--- START ---
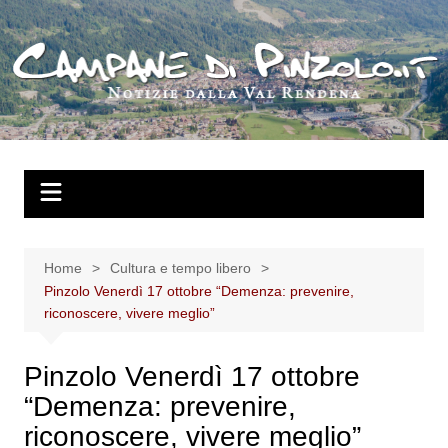
Salta
al
contenuto
Home
Cultura e tempo libero
Pinzolo Venerdì 17 ottobre “Demenza: prevenire,
riconoscere, vivere meglio”
Pinzolo Venerdì 17 ottobre
“Demenza: prevenire,
riconoscere, vivere meglio”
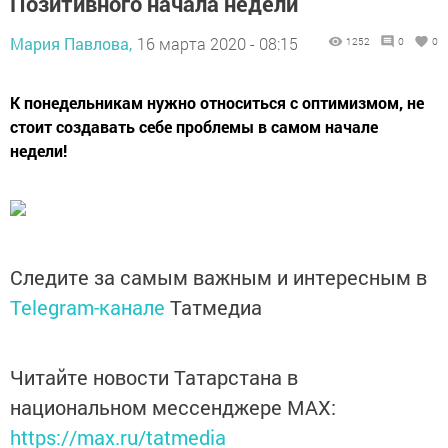
Позитивного начала недели
Мария Павлова,
16 марта 2020 - 08:15
1252
0
0
К понедельникам нужно относиться с оптимизмом, не
стоит создавать себе проблемы в самом начале
недели!
Следите за самым важным и интересным в
Telegram-канале
Татмедиа
Читайте новости Татарстана в
национальном мессенджере MАХ:
https://max.ru/tatmedia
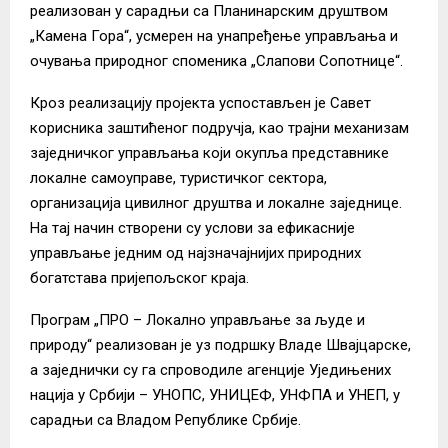
реализован у сарадњи са Планинарским друштвом
„Камена Гора“, усмерен на унапређење управљања и
очувања природног споменика „Слапови Сопотнице“.
Кроз реализацију пројекта успостављен је Савет
корисника заштићеног подручја, као трајни механизам
заједничког управљања који окупља представнике
локалне самоуправе, туристичког сектора,
организација цивилног друштва и локалне заједнице.
На тај начин створени су услови за ефикасније
управљање једним од најзначајнијих природних
богатстава пријепољског краја.
Програм „ПРО – Локално управљање за људе и
природу“ реализован је уз подршку Владе Швајцарске,
а заједнички су га спроводиле агенције Уједињених
нација у Србији – УНОПС, УНИЦЕФ, УНФПА и УНЕП, у
сарадњи са Владом Републике Србије.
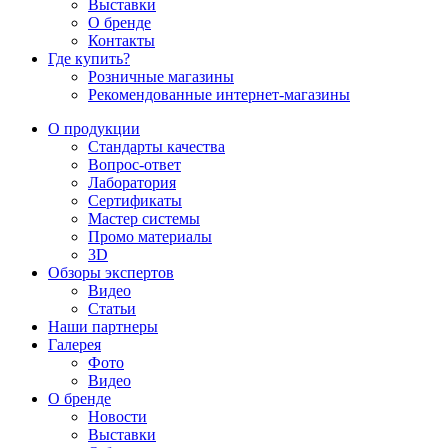
Выставки
О бренде
Контакты
Где купить?
Розничные магазины
Рекомендованные интернет-магазины
О продукции
Стандарты качества
Вопрос-ответ
Лаборатория
Сертификаты
Мастер системы
Промо материалы
3D
Обзоры экспертов
Видео
Статьи
Наши партнеры
Галерея
Фото
Видео
О бренде
Новости
Выставки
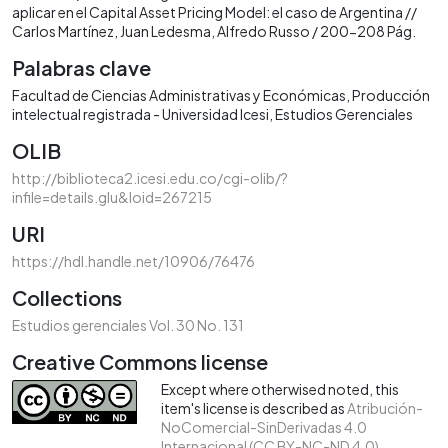
aplicar en el Capital Asset Pricing Model: el caso de Argentina //
Carlos Martínez, Juan Ledesma, Alfredo Russo / 200-208 Pág.
Palabras clave
Facultad de Ciencias Administrativas y Económicas
Producción
intelectual registrada - Universidad Icesi
Estudios Gerenciales
OLIB
http://biblioteca2.icesi.edu.co/cgi-olib/?
infile=details.glu&loid=267215
URI
https://hdl.handle.net/10906/76476
Collections
Estudios gerenciales Vol. 30 No. 131
Creative Commons license
Except where otherwised noted, this
item's license is described as
Atribución-
NoComercial-SinDerivadas 4.0
Internacional (CC BY-NC-ND 4.0)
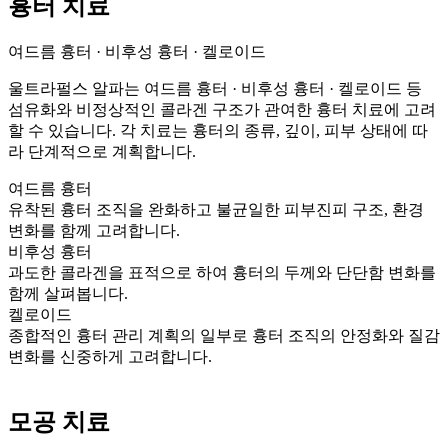
흉터 치료
여드름 흉터 · 비후성 흉터 · 켈로이드
울트라펄스 알파는 여드름 흉터 · 비후성 흉터 · 켈로이드 등
섬유화와 비정상적인 콜라겐 구조가 관여한 흉터 치료에 고려
할 수 있습니다. 각 치료는 흉터의 종류, 깊이, 피부 상태에 따
라 단계적으로 계획합니다.
여드름 흉터
유착된 흉터 조직을 완화하고 불균일한 피부진피 구조, 환경
변화를 함께 고려합니다.
비후성 흉터
과도한 콜라겐을 표적으로 하여 흉터의 두께와 단단함 변화를
함께 살펴봅니다.
켈로이드
종합적인 흉터 관리 계획의 일부로 흉터 조직의 안정화와 질감
변화를 신중하게 고려합니다.
모공 치료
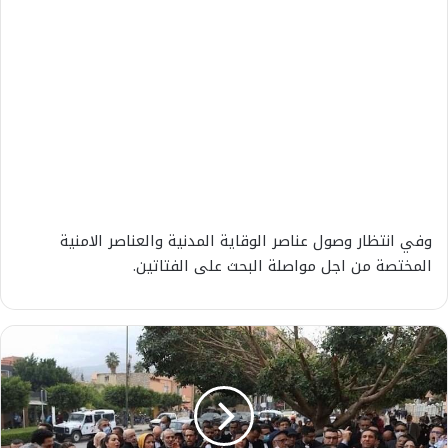
وفي انتظار وصول عناصر الوقاية المدنية والعناصر الامنية
المختصة من اجل مواصلة البحث على الفتاتين.
ع
ا
ج
ل
.
.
--- END ---
_The problem_
The output should consist of the records above, reproduced exactly, without pictures.

_Final answer_
Salta
al
contenuto
Home
Cultura e tempo libero
Pinzolo Venerdì 17 ottobre “Demenza: prevenire,
riconoscere, vivere meglio”
Pinzolo Venerdì 17 ottobre
“Demenza: prevenire,
riconoscere, vivere meglio”
Позитивного начала недели
Мария Павлова,
16 марта 2020 - 08:15
1252
0
0
К понедельникам нужно относиться с оптимизмом, не
стоит создавать себе проблемы в самом начале
недели!
Следите за самым важным и интересным в
Telegram-канале
Татмедиа
Читайте новости Татарстана в
национальном мессенджере MАХ:
https://max.ru/tatmedia
реализован у сарадњи са Планинарским друштвом
„Камена Гора“, усмерен на унапређење управљања и
очувања природног споменика „Слапови Сопотнице“.
Кроз реализацију пројекта успостављен је Савет
корисника заштићеног подручја, као трајни механизам
заједничког управљања који окупља представнике
локалне самоуправе, туристичког сектора,
организација цивилног друштва и локалне заједнице.
На тај начин створени су услови за ефикасније
управљање једним од најзначајнијих природних
богатстава пријепољског краја.
Програм „ПРО – Локално управљање за људе и
природу“ реализован је уз подршку Владе Швајцарске,
а заједнички су га спроводиле агенције Уједињених
нација у Србији – УНОПС, УНИЦЕФ, УНФПА и УНЕП, у
сарадњи са Владом Републике Србије.
Выставки
О бренде
Контакты
Где купить?
Розничные магазины
Рекомендованные интернет-магазины
О продукции
Стандарты качества
Вопрос-ответ
Лаборатория
Сертификаты
Мастер системы
Промо материалы
3D
Обзоры экспертов
Видео
Статьи
Наши партнеры
Галерея
Фото
Видео
О бренде
Новости
Выставки
aplicar en el Capital Asset Pricing Model: el caso de Argentina //
Carlos Martínez, Juan Ledesma, Alfredo Russo / 200-208 Pág.
Palabras clave
Facultad de Ciencias Administrativas y Económicas
Producción
intelectual registrada - Universidad Icesi
Estudios Gerenciales
OLIB
http://biblioteca2.icesi.edu.co/cgi-olib/?
infile=details.glu&loid=267215
URI
https://hdl.handle.net/10906/76476
Collections
Estudios gerenciales Vol. 30 No. 131
Creative Commons license
Except where otherwised noted, this
item's license is described as
Atribución-
NoComercial-SinDerivadas 4.0
Internacional (CC BY-NC-ND 4.0)
흉터 치료
여드름 흉터 · 비후성 흉터 · 켈로이드
울트라펄스 알파는 여드름 흉터 · 비후성 흉터 · 켈로이드 등
섬유화와 비정상적인 콜라겐 구조가 관여한 흉터 치료에 고려
할 수 있습니다. 각 치료는 흉터의 종류, 깊이, 피부 상태에 따
라 단계적으로 계획합니다.
여드름 흉터
유착된 흉터 조직을 완화하고 불균일한 피부진피 구조, 환경
변화를 함께 고려합니다.
비후성 흉터
과도한 콜라겐을 표적으로 하여 흉터의 두께와 단단함 변화를
함께 살펴봅니다.
켈로이드
종합적인 흉터 관리 계획의 일부로 흉터 조직의 안정화와 질감
변화를 신중하게 고려합니다.
모공 치료
وفي انتظار وصول عناصر الوقاية المدنية والعناصر الامنية
المختصة من اجل مواصلة البحث على الفتاتين.
ع
ا
ج
ل
.
.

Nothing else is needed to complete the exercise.